Lord of the Wings

It's grown from a silly little radio stunt into Philadelphia's grandest, goofiest spectacle — a sauce-smeared rival to the Mummers Parade. But could Wing Bowl be losing its soul? Its greatest champion doesn't care. He's just hungry for revenge

His fork stabs into enemy territory as we relinquish our dinners, bit by bit:

"I’ll steal some of Mommy’s butter off her potatoes," says Bill. "She don’t need all o’ that." He swabs the butter on his broccoli and lets out a muffled sound of awe. "We’re huge vegetable eaters," he tells me, staring at an entrée with a 10-to-one meat-to-veggie ratio. "How much broccoli do we eat, hon?" Debbie agrees they eat lots of broccoli. Bill turns toward his daughter Ashley. "How is it? It’s good, isn’t it? I’ll take that crust when you’re done."

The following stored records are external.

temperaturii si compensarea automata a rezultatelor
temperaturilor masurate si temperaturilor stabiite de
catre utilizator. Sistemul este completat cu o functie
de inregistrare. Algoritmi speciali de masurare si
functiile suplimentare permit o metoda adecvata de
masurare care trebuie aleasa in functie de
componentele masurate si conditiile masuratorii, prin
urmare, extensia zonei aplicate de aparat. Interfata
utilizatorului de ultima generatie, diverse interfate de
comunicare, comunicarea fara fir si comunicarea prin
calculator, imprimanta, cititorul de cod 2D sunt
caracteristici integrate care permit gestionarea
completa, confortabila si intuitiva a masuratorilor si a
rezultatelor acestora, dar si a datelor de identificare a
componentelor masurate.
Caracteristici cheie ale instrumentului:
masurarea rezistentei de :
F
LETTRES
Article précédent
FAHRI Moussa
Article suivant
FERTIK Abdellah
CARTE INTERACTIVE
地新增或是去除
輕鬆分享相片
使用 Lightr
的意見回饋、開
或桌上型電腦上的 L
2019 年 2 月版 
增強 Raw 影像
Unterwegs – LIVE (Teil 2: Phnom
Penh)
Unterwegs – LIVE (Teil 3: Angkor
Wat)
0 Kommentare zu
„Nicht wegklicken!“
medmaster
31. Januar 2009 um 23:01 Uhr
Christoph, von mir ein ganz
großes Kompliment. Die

Bill has always been a competitor. Growing up in National Park, New Jersey, he played semipro baseball through high school, and even earned tryouts with the Phillies and the Atlanta Braves. He blew them off. "Opportunity has knocked on doors for him," says Felicia, Bill’s mother, "but he has not, ah, I guess, listened to that knock." Temple’s baseball coach once visited Bill’s high school to scout him, but Bill cut school that day. "I was into partyin’," he says. "They said I had raw talent, but my head wasn’t in it." He laughs. "I kinda let myself down."

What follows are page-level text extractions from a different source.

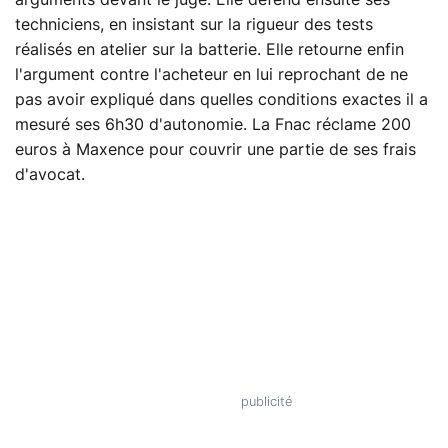
arguments devant le juge. Elle défend ensuite ses
techniciens, en insistant sur la rigueur des tests
réalisés en atelier sur la batterie. Elle retourne enfin
l'argument contre l'acheteur en lui reprochant de ne
pas avoir expliqué dans quelles conditions exactes il a
mesuré ses 6h30 d'autonomie. La Fnac réclame 200
euros à Maxence pour couvrir une partie de ses frais
d'avocat.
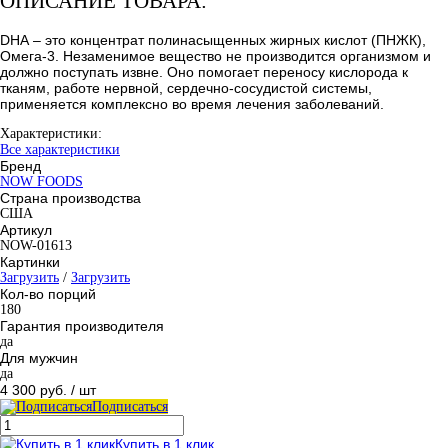
ОПИСАНИЕ ТОВАРА:
DHА – это концентрат полинасыщенных жирных кислот (ПНЖК),
Омега-3. Незаменимое вещество не производится организмом и
должно поступать извне. Оно помогает переносу кислорода к
тканям, работе нервной, сердечно-сосудистой системы,
применяется комплексно во время лечения заболеваний.
Характеристики:
Все характеристики
Бренд
NOW FOODS
Страна производства
США
Артикул
NOW-01613
Картинки
Загрузить
/
Загрузить
Кол-во порций
180
Гарантия производителя
да
Для мужчин
да
4 300 руб.
/ шт
Подписаться
Купить в 1 клик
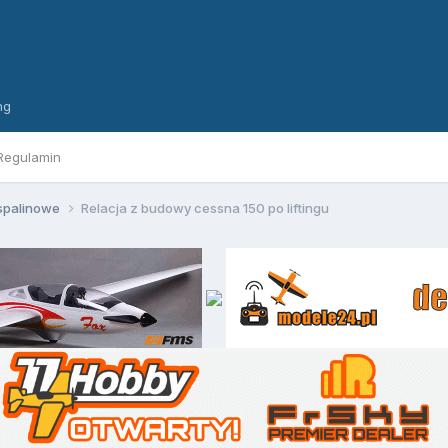
ng
Regulamin
spalinowe
Relacja z budowy cessna 150 po liftingu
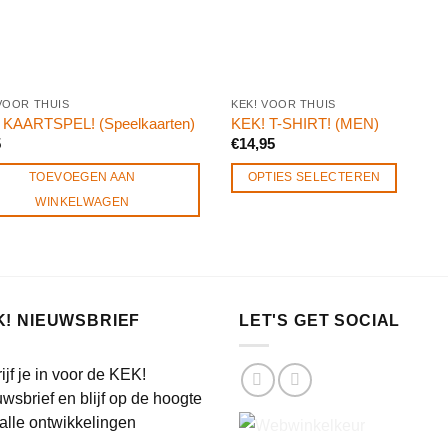
VOOR THUIS
KEK! VOOR THUIS
 KAARTSPEL! (Speelkaarten)
KEK! T-SHIRT! (MEN)
5
€
14,95
TOEVOEGEN AAN
OPTIES SELECTEREN
WINKELWAGEN
K! NIEUWSBRIEF
LET'S GET SOCIAL
ijf je in voor de KEK!
wsbrief en blijf op de hoogte
alle ontwikkelingen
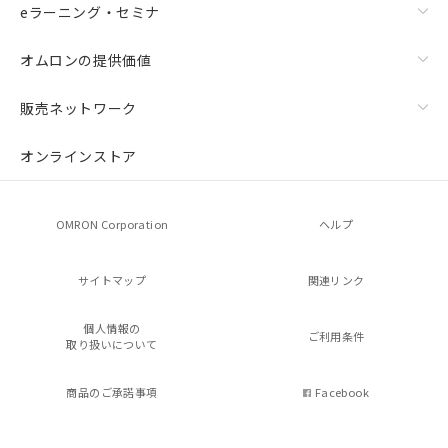
eラーニング・セミナ
オムロンの提供価値
販売ネットワーク
オンラインストア
OMRON Corporation
ヘルプ
サイトマップ
関連リンク
個人情報の
ご利用条件
取り扱いについて
商品のご承諾事項
Facebook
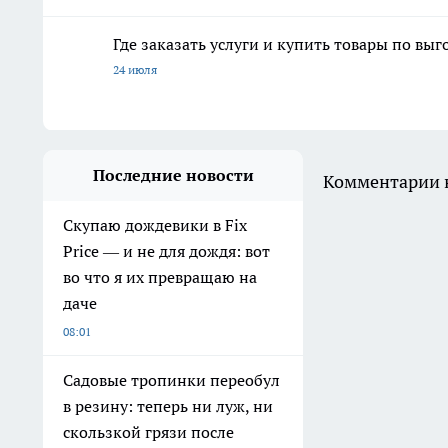
Где заказать услуги и купить товары по вы
24 июля
Последние новости
Комментарии н
Скупаю дождевики в Fix
Price — и не для дождя: вот
во что я их превращаю на
даче
08:01
Садовые тропинки переобул
в резину: теперь ни луж, ни
скользкой грязи после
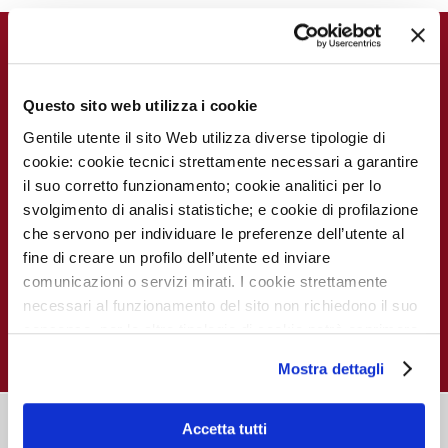
FOR THE PATIENT
FOR DOCTORS & ALUMNI
Contact
MECKI Score
International Patient Office
Questo sito web utilizza i cookie
Gentile utente il sito Web utilizza diverse tipologie di
cookie: cookie tecnici strettamente necessari a garantire
il suo corretto funzionamento; cookie analitici per lo
svolgimento di analisi statistiche; e cookie di profilazione
FOR RESEARCHERS
You care better where you do Research
che servono per individuare le preferenze dell’utente al
fine di creare un profilo dell’utente ed inviare
comunicazioni o servizi mirati. I cookie strettamente
necessari al funzionamento del sito non richiedono il suo
consenso, per le altre tipologie di cookie potrà esprimere
e gestire i suoi consensi tramite il banner dedicato.
Mostra dettagli
Qualora non volesse esprimere preferenze può chiudere
il banner cliccando sul tasto x; in tal caso potranno
essere utilizzati solo i cookie strettamente necessari al
Accetta tutti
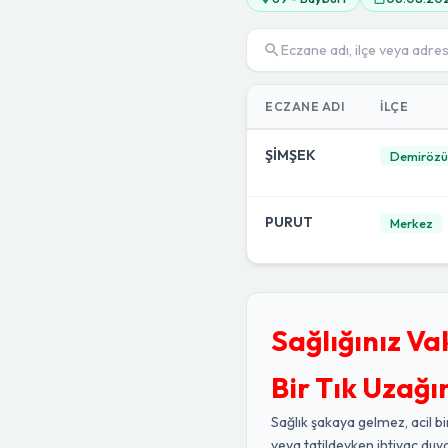
ECZANE ADI
İLÇE
ŞİMŞEK
Demirözü
PURUT
Merkez
Sağlığınız Va
Bir Tık Uzağı
Sağlık şakaya gelmez, acil bi
veya tatildeyken ihtiyaç duy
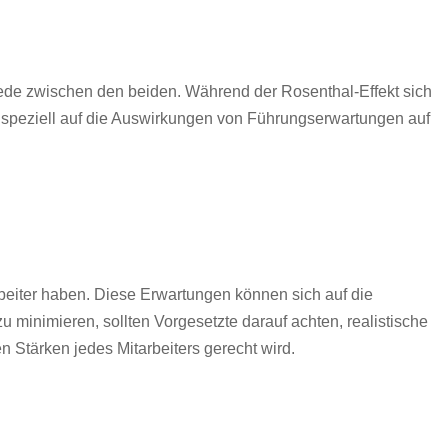
hiede zwischen den beiden. Während der Rosenthal-Effekt sich
t speziell auf die Auswirkungen von Führungserwartungen auf
beiter haben. Diese Erwartungen können sich auf die
u minimieren, sollten Vorgesetzte darauf achten, realistische
n Stärken jedes Mitarbeiters gerecht wird.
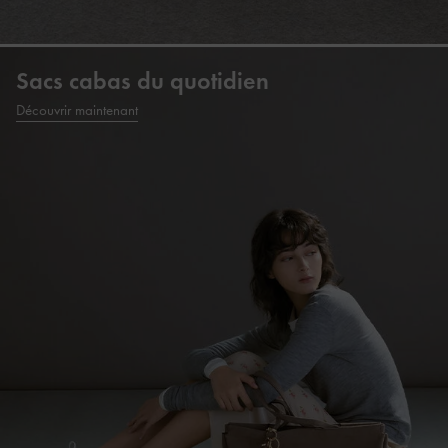
Sacs cabas du quotidien
Découvrir maintenant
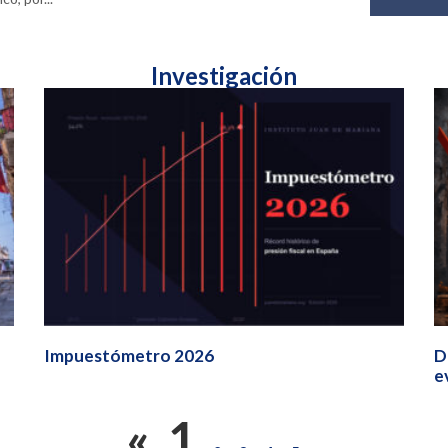
Investigación
Impuestómetro 2026
D
e
«
1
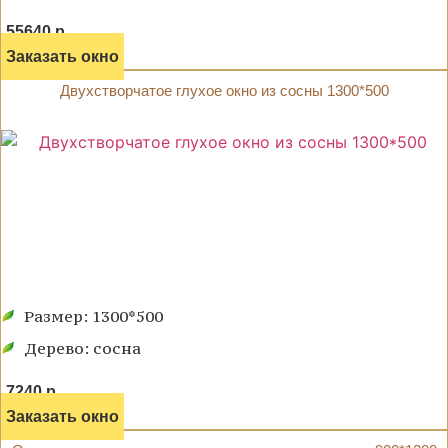
55640 р.
Заказать окно
Двухстворчатое глухое окно из сосны 1300*500
Размер: 1300*500
Дерево: сосна
7240 р.
Заказать окно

When Bill was 19, his girlfriend got pregnant, so he married her, had a son, and went right to work. The marriage ended in divorce. "That’s the part of my life I don’t like to talk about," he says. Bill’s son is now 24; Bill hasn’t spoken to him in a year.

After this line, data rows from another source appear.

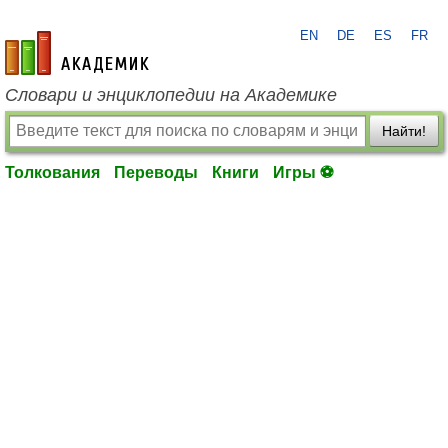
EN
DE
ES
FR
academic.ru
Словари и энциклопедии на Академике
Найти!
Толкования
Переводы
Книги
Игры ⚽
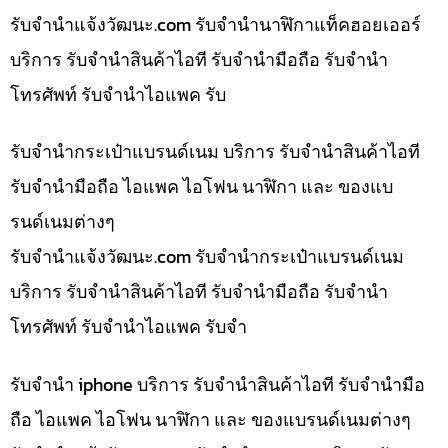
รับจํานําแจ้งวัฒนะ.com รับจำนำนาฬิกาแท็คฮอยเออร์
บริการ รับจำนำสินค้าไอที รับจำนำมือถือ รับจำนำ
โทรศัพท์ รับจำนำไอแพค รับ
รับจำนำกระเป๋าแบรนด์เนม บริการ รับจำนำสินค้าไอที
รับจำนำมือถือ ไอแพค ไอโฟน นาฬิกา และ ของแบ
รนด์เนมต่างๆ
รับจํานําแจ้งวัฒนะ.com รับจำนำกระเป๋าแบรนด์เนม
บริการ รับจำนำสินค้าไอที รับจำนำมือถือ รับจำนำ
โทรศัพท์ รับจำนำไอแพค รับจำ
รับจำนำ iphone บริการ รับจำนำสินค้าไอที รับจำนำมือ
ถือ ไอแพค ไอโฟน นาฬิกา และ ของแบรนด์เนมต่างๆ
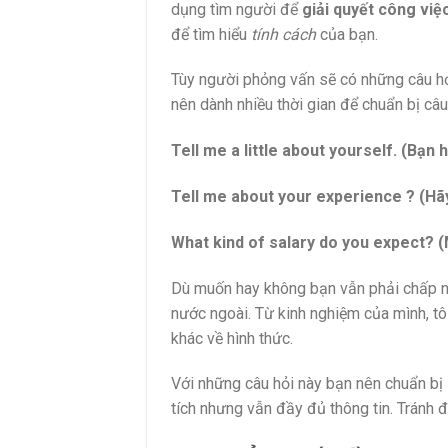
dụng tìm người để
giải quyết công việ
để tìm hiểu
tính cách
của bạn.
Tùy người phỏng vấn sẽ có những câu hỏ
nên dành nhiều thời gian để chuẩn bị câu 
Tell me a little about yourself. (Bạn h
Tell me about your experience ? (Hãy
What kind of salary do you expect? 
Dù muốn hay không bạn vẫn phải chấp nhậ
nước ngoài. Từ kinh nghiệm của mình, tôi
khác về hình thức.
Với những câu hỏi này bạn nên chuẩn bị 
tích nhưng vẫn đầy đủ thông tin. Tránh 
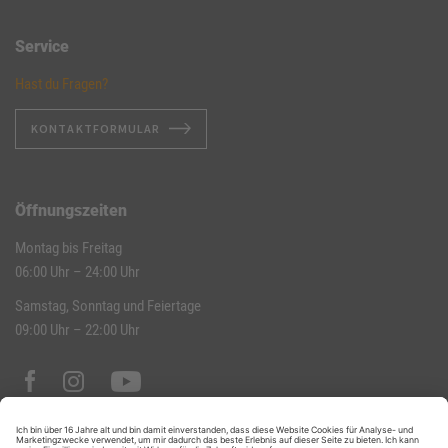
Service
Hast du Fragen?
KONTAKTFORMULAR
Öffnungszeiten
Montag bis Freitag
06:00 Uhr – 24:00 Uhr
Samstag, Sonntag und Feiertage
09:00 Uhr – 22:00 Uhr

Sports didn’t work out, so Bill had to do something else. Says Bob Thomas, Bill’s longtime friend and grade-school buddy, "Ever since we were kids, Billy always wanted to be … somethin’." Wing Bowl gave him that opportunity. A few years back, one of Bill’s friends mentioned Bill’s love of chicken to Kevin "Heavy Keavy" O’Donnell, a two-time Wing Bowl champ. Keavy encouraged Bill to sign up for Wing Bowl VII, where Bill — totally unknown, a long shot — ate 113 wings to take the crown. The next year, Bill got the flu on game day and lost, but he went on to win the next three Wing Bowls handily.

Like the athlete he is, Bill worked out a training regimen. Two months before Wing Bowl, around Thanksgiving, he chucks six pounds of Tootsie Rolls in the fridge. Two weeks before Wing Bowl, he chews on them to strengthen his jaw. "Tootsie Rolls don’t really dissolve," he says. "After doing that, I could probably chew this table in half." In the weeks to come, he stretches his stomach by gorging on Puerto Rican rice and beans and chicken; he also chugs gallons of water, to absorb all that rice. Then, the day before Wing Bowl, Bill starves himself. The next morning, Debbie chops up a few onions and unwraps a stick of butter, and sizzles them in a frying pan with heaps of bacon. Pretty soon the whole house smells like breakfast, and El Wingador awakens, "hungrier than a mud bear," ready to devour the world.